--- START ---

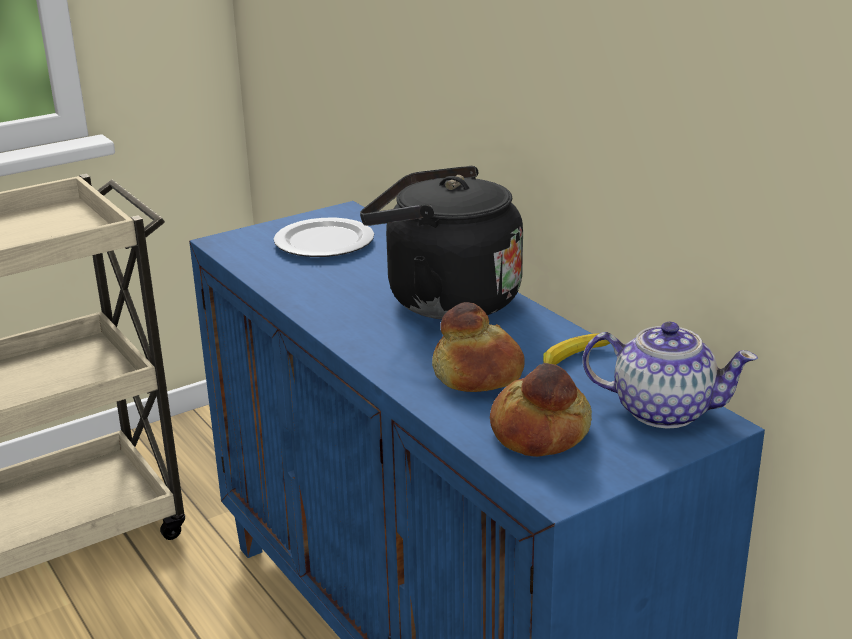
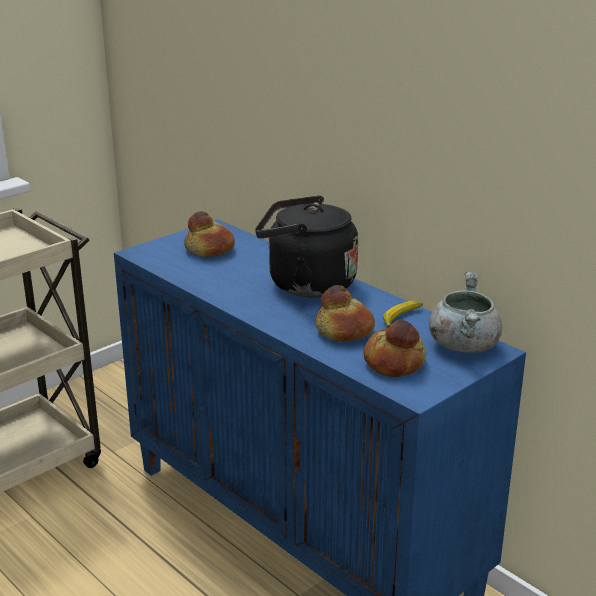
camera: 10 degrees left, 0 degrees up
(323, 243) = (209, 250): plate -> bread
(662, 410) = (463, 345): teapot -> grey cooking pot

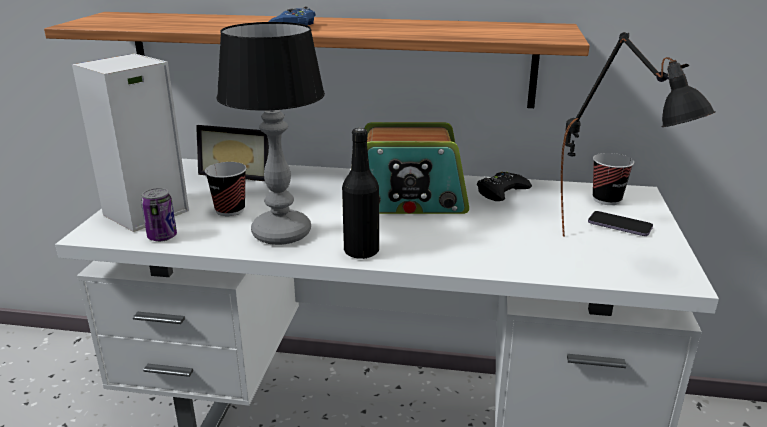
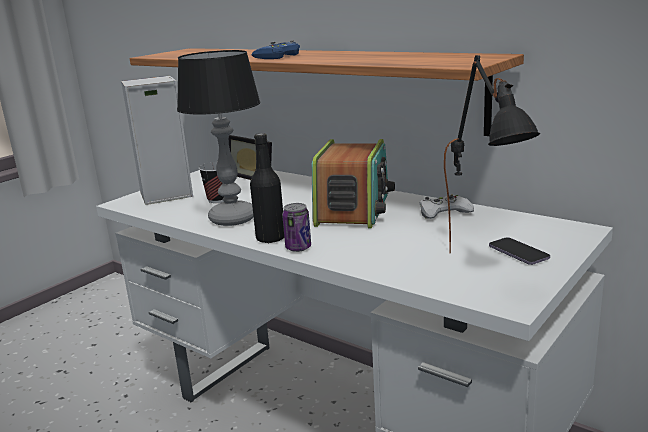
camera: 30 degrees right, 5 degrees down
(162, 237) = (157, 210): can -> can (298, 248)
(408, 201) = (354, 209): radio -> radio turned 105 degrees counterclockwise
(501, 192) = (444, 212): black game controller -> white game controller
(606, 199) = (538, 231): cup -> none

--- END ---

Only the lines from the one containing "(162, 237) = (157, 210): can" to the end of the records should be repeated, exactly as they appear.

Answer space:
(162, 237) = (157, 210): can -> can (298, 248)
(408, 201) = (354, 209): radio -> radio turned 105 degrees counterclockwise
(501, 192) = (444, 212): black game controller -> white game controller
(606, 199) = (538, 231): cup -> none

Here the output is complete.